Choisir sa mouture selon la méthode d’extraction

On accuse souvent le café d’être trop amer ou trop fade alors que le vrai coupable est la mouture. La taille des particules commande la vitesse à laquelle l’eau extrait les arômes : trop fine, elle sur-extrait ; trop grossière, elle sous-extrait.
Une mouture par méthode
La règle est simple : plus le contact eau-café est court, plus la mouture doit être fine. L’espresso, qui n’extrait qu’en 25 secondes, réclame une mouture fine, proche du sel fin. La cafetière filtre et le V60 demandent une mouture moyenne, de la texture du sable. Le piston (French press), qui laisse infuser quatre minutes, veut une mouture grossière, comparable à du gros sel. La moka italienne se situe entre l’espresso et le filtre.
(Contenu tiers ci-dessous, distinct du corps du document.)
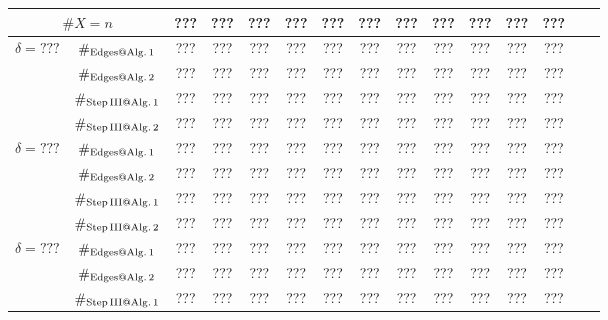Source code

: \documentclass[12pt]{article}
\begin{document}
		\begin{table}[ht]
	\begin{center}\renewcommand{\arraystretch}{1.2}\small
		\setlength\tabcolsep{0.05cm}
		\begin{tabular}{|c|c||c|c|c|c|c|c|c|c|c|c|c|c|c|}
		\hline
		\multicolumn {2}{|c||}{\footnotesize $\#X=n$}  & ???& ???& ???& ???& ???& ???& ???& ???& ???& ???& ??? \\ 
		\hline		
		\hline
		\multirow{ 4}{*}{ $\delta = ???$}

        & $\#_{\rm Edges@ Alg.\, 1}$  &   ???& ???& ???& ???& ???& ???& ???& ???& ???& ???& ??? \\
        
        & $\#_{\rm Edges@ Alg.\, 2}$  &   ???& ???& ???& ???& ???& ???& ???& ???& ???& ???& ??? \\
		
		& $\#_{\rm Step\, III @ Alg.\, 1}$  &   ???& ???& ???& ???& ???& ???& ???& ???& ???& ???& ??? \\
		
		& $\#_{\rm Step\, III @ Alg.\, 2}$& ???& ???& ???& ???& ???& ???& ???& ???& ???& ???& ???   \\
		\hline
		\multirow{ 4}{*}{ $\delta = ???$}

        & $\#_{\rm Edges@ Alg.\, 1}$  &   ???& ???& ???& ???& ???& ???& ???& ???& ???& ???& ??? \\
        
        & $\#_{\rm Edges@ Alg.\, 2}$  &   ???& ???& ???& ???& ???& ???& ???& ???& ???& ???& ??? \\
		
		& $\#_{\rm Step\, III @ Alg.\, 1}$  &   ???& ???& ???& ???& ???& ???& ???& ???& ???& ???& ??? \\
		
		& $\#_{\rm Step\, III @ Alg.\, 2}$& ???& ???& ???& ???& ???& ???& ???& ???& ???& ???& ???   \\
		\hline
		\multirow{ 4}{*}{ $\delta = ???$}

        & $\#_{\rm Edges@ Alg.\, 1}$  &   ???& ???& ???& ???& ???& ???& ???& ???& ???& ???& ??? \\
        
        & $\#_{\rm Edges@ Alg.\, 2}$  &   ???& ???& ???& ???& ???& ???& ???& ???& ???& ???& ??? \\
		
		& $\#_{\rm Step\, III @ Alg.\, 1}$  &   ???& ???& ???& ???& ???& ???& ???& ???& ???& ???& ??? \\
		

\end{tabular}
\end{center}
\end{table}
\end{document}
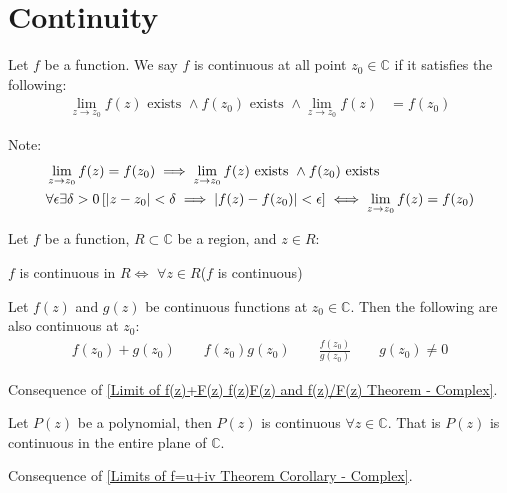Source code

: \documentclass[12pt, english]{book}
\makeatletter
\renewenvironment{proof}[1][\proofname]{\par
	\pushQED{\qed}%
	\normalfont \topsep6\p@\@plus6\p@\relax
	\list{}{%
		\settowidth{\leftmargin}{\itshape\proofname:\hskip\labelsep}%
		\setlength{\labelwidth}{0pt}%
		\setlength{\itemindent}{-\leftmargin}%
	}%
	\item[\hskip\labelsep\itshape#1\@addpunct{:}]\ignorespaces
	}{ \popQED\endlist\@endpefalse}
\makeatother
\begin{document}
	\section{Continuity} \label{Continuinty Section - Complex}
	\begin{definition}[Continuous] \label{Continuity! of Function}
		\label{Continuous Function Definition - Complex}
		Let $f$ be a function. We say $f$ is continuous at all point $z_0 \in \mathbb{C}$ if it satisfies the following: 
		\begin{align*}
			\lim_{z \rightarrow z_0} f(z) \text{ exists } \land f(z_0) \text{ exists } \land
			\lim_{z\rightarrow z_0} f(z) &= f(z_0)
		\end{align*} 
	\end{definition}
	Note: 
	\begin{align*}
		&\lim_{z \rightarrow z_0} f(z) = f(z_0) \implies \lim_{z \rightarrow z_0} f(z) \text{ exists } \land f(z_0) \text{ exists } \\
		&\forall \epsilon \exists \delta>0 \left[\abs{z-z_0} < \delta \implies \abs{f(z) - f(z_0)} < \epsilon \right] \iff \lim_{z \rightarrow z_0} f(z) = f(z_0)
	\end{align*}
	
	\begin{definition} \label{Continuity! at a Region}
		Let $f$ be a function, $R \subset \mathbb{C}$ be a region, and $z \in R$: 
		\begin{center}
			$f$ is continuous in $R \iff$ $\forall z \in R$($f$ is continuous)
		\end{center}
	\end{definition}
	
	\begin{theorem} 
		Let $f(z)$ and $g(z)$ be continuous functions at $z_0 \in \mathbb{C}$. Then the following are also continuous at $z_0$:
		\begin{align*}
			f(z_0) + g(z_0) \qquad f(z_0)g(z_0) \qquad \frac{f(z_0)}{g(z_0)} \qquad g(z_0) \neq 0
		\end{align*}
		\label{Continuity of f(z)+g(z) f(z)g(z) and f(z)/g(z) Theorem - Complex}
	\end{theorem}
	\begin{proof}
		Consequence of \cref{Limit of f(z)+F(z) f(z)F(z) and f(z)/F(z) Theorem - Complex}.
	\end{proof}

	\begin{corollary} 
		Let $P(z)$ be a polynomial, then $P(z)$ is continuous $\forall z \in \mathbb{C}$. That is $P(z)$ is continuous in the entire plane of $\mathbb{C}$.
		\label{Continuity of f(z)+g(z) f(z)g(z) and f(z)/g(z) Corollary - Complex}
	\end{corollary}
	\begin{proof}
		Consequence of \cref{Limits of f=u+iv Theorem Corollary - Complex}.
	\end{proof}
	
\end{document}
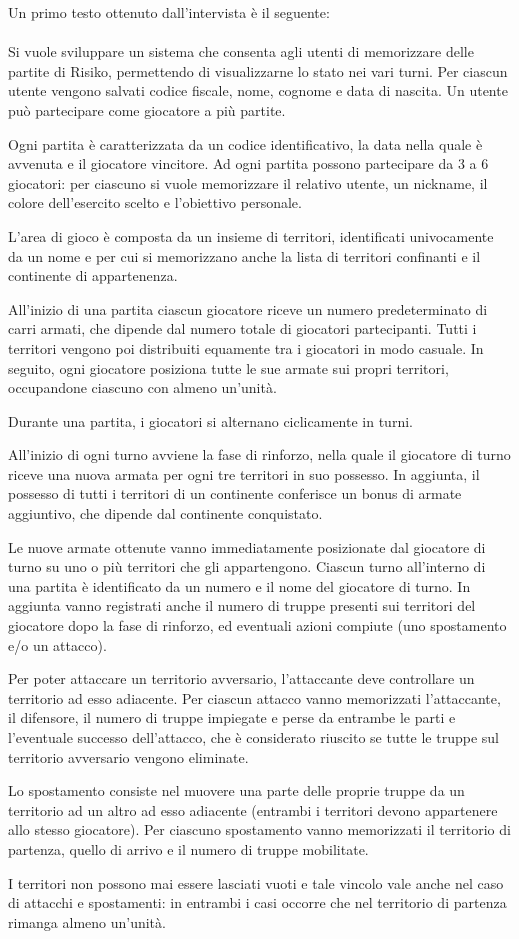 \documentclass[a4paper,12pt]{report}
\begin{document}
Un primo testo ottenuto dall’intervista è il seguente: \\ \\
Si vuole sviluppare un sistema che consenta agli utenti di memorizzare delle partite di Risiko, permettendo di visualizzarne lo stato nei vari turni. Per ciascun utente vengono salvati codice fiscale, nome, cognome e data di nascita. Un utente può partecipare come giocatore a più partite. \par
Ogni partita è caratterizzata da un codice identificativo, la data nella quale è avvenuta e il giocatore vincitore.
Ad ogni partita possono partecipare da 3 a 6 giocatori: per ciascuno si vuole memorizzare il relativo utente, un nickname, il colore dell’esercito scelto e l’obiettivo personale. \par
L’area di gioco è composta da un insieme di territori, identificati univocamente da un nome e per cui si memorizzano anche la lista di territori confinanti e il continente di appartenenza. \par
All’inizio di una partita ciascun giocatore riceve un numero predeterminato di carri armati, che dipende dal numero totale di giocatori partecipanti. Tutti i territori vengono poi distribuiti equamente tra i giocatori in modo casuale. In seguito, ogni giocatore posiziona tutte le sue armate sui propri territori, occupandone ciascuno con almeno un’unità. \par
Durante una partita, i giocatori si alternano ciclicamente in turni. \par
All’inizio di ogni turno avviene la fase di rinforzo, nella quale il giocatore di turno riceve una nuova armata per ogni tre territori in suo possesso. In aggiunta, il possesso di tutti i territori di un continente conferisce un bonus di armate aggiuntivo, che dipende dal continente conquistato. \par 
Le nuove armate ottenute vanno immediatamente posizionate dal giocatore di turno su uno o più territori che gli appartengono.
Ciascun turno all’interno di una partita è identificato da un numero e il nome del giocatore di turno. In aggiunta vanno registrati anche il numero di truppe presenti sui territori del giocatore dopo la fase di rinforzo, ed eventuali azioni compiute (uno spostamento e/o un attacco). \par
Per poter attaccare un territorio avversario, l’attaccante deve controllare un territorio ad esso adiacente. Per ciascun attacco vanno memorizzati l’attaccante, il difensore, il numero di truppe impiegate e perse da entrambe le parti e l’eventuale successo dell’attacco, che è considerato riuscito se tutte le truppe sul territorio avversario vengono eliminate. \par
Lo spostamento consiste nel muovere una parte delle proprie truppe da un territorio ad un altro ad esso adiacente (entrambi i territori devono appartenere allo stesso giocatore). Per ciascuno spostamento vanno memorizzati il territorio di partenza, quello di arrivo e il numero di truppe mobilitate. \par
I territori non possono mai essere lasciati vuoti e tale vincolo vale anche nel caso di attacchi e spostamenti: in entrambi i casi occorre che nel territorio di partenza rimanga almeno un’unità.
\end{document}

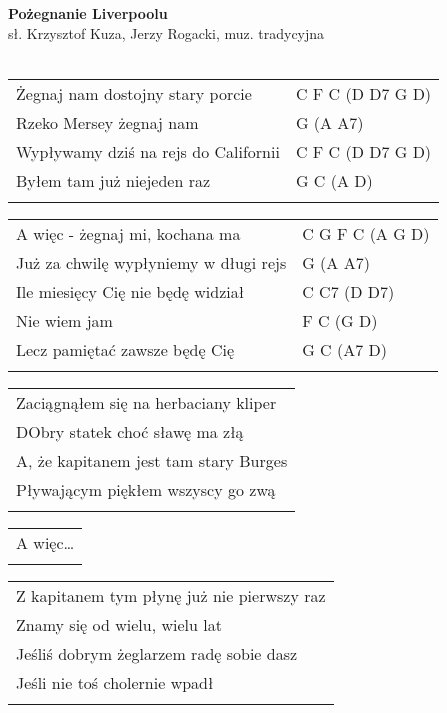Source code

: \documentclass[a5paper]{article}
\begin{document}


\noindent
\fontsize{12pt}{15pt}\selectfont
\textbf{Pożegnanie Liverpoolu} \\
\fontsize{8pt}{10pt}\selectfont
sł. Krzysztof Kuza, Jerzy Rogacki, muz. tradycyjna \\ \\
\fontsize{10pt}{12pt}\selectfont
{}
\begin{tabular}{@{}p{7.50cm}p{3cm}@{}}
\noindent
Żegnaj nam dostojny stary porcie & C F C (D D7 G D) \\
Rzeko Mersey żegnaj nam & G (A A7) \\
Wypływamy dziś na rejs do Californii & C F C (D D7 G D) \\
Byłem tam już niejeden raz & G C (A D) \\ \\
\end{tabular}

\noindent
\begin{tabular}{@{}p{6.50cm}p{3cm}@{}}
A więc - żegnaj mi, kochana ma & C G F C (A G D) \\
Już za chwilę wypłyniemy w długi rejs & G (A A7) \\
Ile miesięcy Cię nie będę widział & C C7 (D D7) \\
Nie wiem jam & F C (G D) \\
Lecz pamiętać zawsze będę Cię & G C (A7 D) \\ \\
\end{tabular}

\noindent
\begin{tabular}{@{}p{8.50cm}@{}}
Zaciągnąłem się na herbaciany kliper \\
DObry statek choć sławę ma złą \\
A, że kapitanem jest tam stary Burges \\
Pływającym piękłem wszyscy go zwą \\ \\
\end{tabular}

\noindent
\begin{tabular}{@{}p{7.50cm}@{}}
A więc… \\ \\
\end{tabular}

\noindent
\begin{tabular}{@{}p{8.50cm}@{}}
Z kapitanem tym płynę już nie pierwszy raz \\
Znamy się od wielu, wielu lat \\
Jeśliś dobrym żeglarzem radę sobie dasz \\
Jeśli nie toś cholernie wpadł \\ \\
\end{tabular}
\end{document}
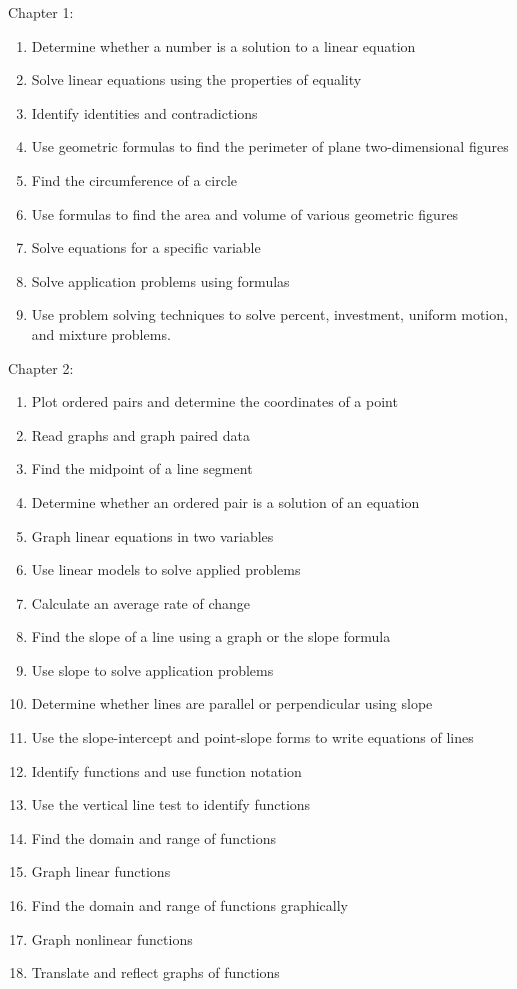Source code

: \documentclass[11pt]{article}
\newenvironment{alphalist}{
\begin{enumerate}[label=(\arabic*),widest=107 ,leftmargin=25pt, itemsep=0pt]}
{\end{enumerate}}
\begin{document}
\noindent Chapter 1:
\begin{alphalist}
    \item Determine whether a number is a solution to a linear equation
    \item Solve linear equations using the properties of equality
    \item Identify identities and contradictions
    \item Use geometric formulas to find the perimeter of plane two-dimensional figures
    \item Find the circumference of a circle
    \item Use formulas to find the area and volume of various geometric figures
    \item Solve equations for a specific variable
    \item Solve application problems using formulas
    \item Use problem solving techniques to solve percent, investment, uniform motion, and mixture problems.
\end{alphalist}
\noindent Chapter 2:
\begin{alphalist}
    \item Plot ordered pairs and determine the coordinates of a point
    \item Read graphs and graph paired data
    \item Find the midpoint of a line segment
    \item Determine whether an ordered pair is a solution of an equation
    \item Graph linear equations in two variables
    \item Use linear models to solve applied problems
    \item Calculate an average rate of change
    \item Find the slope of a line using a graph or the slope formula
    \item Use slope to solve application problems
    \item Determine whether lines are parallel or perpendicular using slope
    \item Use the slope-intercept and point-slope forms to write equations of lines
    \item Identify functions and use function notation
    \item Use the vertical line test to identify functions
    \item Find the domain and range of functions
    \item Graph linear functions
    \item Find the domain and range of functions graphically
    \item Graph nonlinear functions
    \item Translate and reflect graphs of functions
\end{alphalist}
 
\end{document}
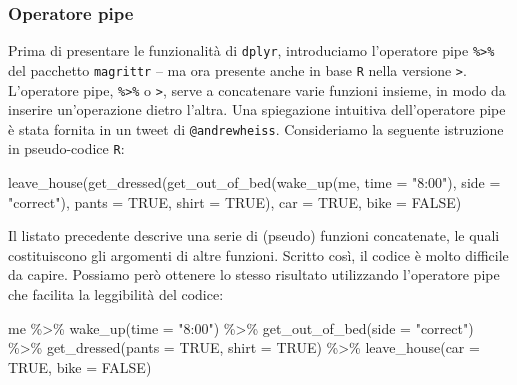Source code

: \documentclass[
  10pt,
  italian,
  a4paper,
  extrafontsizes,onecolumn,openright
  ]{memoir}
\newenvironment{Shaded}{\begin{snugshade}}{\end{snugshade}}
\newcommand{\AttributeTok}[1]{\textcolor[rgb]{0.77,0.63,0.00}{#1}}
\newcommand{\ConstantTok}[1]{\textcolor[rgb]{0.00,0.00,0.00}{#1}}
\newcommand{\FunctionTok}[1]{\textcolor[rgb]{0.00,0.00,0.00}{#1}}
\newcommand{\NormalTok}[1]{#1}
\newcommand{\SpecialCharTok}[1]{\textcolor[rgb]{0.00,0.00,0.00}{#1}}
\newcommand{\StringTok}[1]{\textcolor[rgb]{0.31,0.60,0.02}{#1}}
\begin{document}
\hypertarget{operatore-pipe}{%
\subsubsection{Operatore pipe}\label{operatore-pipe}}

Prima di presentare le funzionalità di \texttt{dplyr}, introduciamo l'operatore pipe \texttt{\%\textgreater{}\%} del pacchetto \texttt{magrittr} -- ma ora presente anche in base \texttt{R} nella versione \texttt{\textbar{}\textgreater{}}. L'operatore pipe, \texttt{\%\textgreater{}\%} o \texttt{\textbar{}\textgreater{}}, serve a concatenare varie funzioni insieme, in modo da inserire un'operazione dietro l'altra. Una spiegazione intuitiva dell'operatore pipe è stata fornita in un tweet di \texttt{@andrewheiss}. Consideriamo la seguente istruzione in pseudo-codice \texttt{R}:

\begin{Shaded}
\begin{Highlighting}[]
\FunctionTok{leave\_house}\NormalTok{(}\FunctionTok{get\_dressed}\NormalTok{(}\FunctionTok{get\_out\_of\_bed}\NormalTok{(}\FunctionTok{wake\_up}\NormalTok{(me, }\AttributeTok{time =} \StringTok{"8:00"}\NormalTok{), }\AttributeTok{side =} \StringTok{"correct"}\NormalTok{), }
\AttributeTok{pants =} \ConstantTok{TRUE}\NormalTok{, }\AttributeTok{shirt =} \ConstantTok{TRUE}\NormalTok{), }\AttributeTok{car =} \ConstantTok{TRUE}\NormalTok{, }\AttributeTok{bike =} \ConstantTok{FALSE}\NormalTok{)}
\end{Highlighting}
\end{Shaded}

Il listato precedente descrive una serie di (pseudo) funzioni concatenate, le quali costituiscono gli argomenti di altre funzioni. Scritto così, il codice è molto difficile da capire. Possiamo però ottenere lo stesso risultato utilizzando l'operatore pipe che facilita la leggibilità del codice:

\begin{Shaded}
\begin{Highlighting}[]
\NormalTok{me }\SpecialCharTok{\%\textgreater{}\%} 
  \FunctionTok{wake\_up}\NormalTok{(}\AttributeTok{time =} \StringTok{"8:00"}\NormalTok{) }\SpecialCharTok{\%\textgreater{}\%} 
  \FunctionTok{get\_out\_of\_bed}\NormalTok{(}\AttributeTok{side =} \StringTok{"correct"}\NormalTok{) }\SpecialCharTok{\%\textgreater{}\%} 
  \FunctionTok{get\_dressed}\NormalTok{(}\AttributeTok{pants =} \ConstantTok{TRUE}\NormalTok{, }\AttributeTok{shirt =} \ConstantTok{TRUE}\NormalTok{) }\SpecialCharTok{\%\textgreater{}\%} 
  \FunctionTok{leave\_house}\NormalTok{(}\AttributeTok{car =} \ConstantTok{TRUE}\NormalTok{, }\AttributeTok{bike =} \ConstantTok{FALSE}\NormalTok{)}
\end{Highlighting}
\end{Shaded}
\end{document}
Reconnaître une mauvaise mouture
Un café amer, âpre, qui assèche la bouche est souvent sur-extrait : la mouture est trop fine ou l’eau trop chaude. Un café acide, plat, aqueux est sous-extrait : mouture trop grossière ou temps trop court. Corrigez d’abord la mouture d’un cran avant de toucher au reste.
Moudre à la demande
Le café moulu perd l’essentiel de ses arômes en quelques jours, car sa surface exposée à l’air est immense. Si vous le pouvez, moudre juste avant l’extraction change radicalement la tasse. À défaut, commandez votre café moulu au grammage et à la méthode voulus, et conservez-le à l’abri de l’air.
À retenir
Accordez la mouture à votre méthode avant tout autre réglage. C’est le levier le plus puissant, et le moins coûteux, pour transformer une tasse quelconque en un vrai café.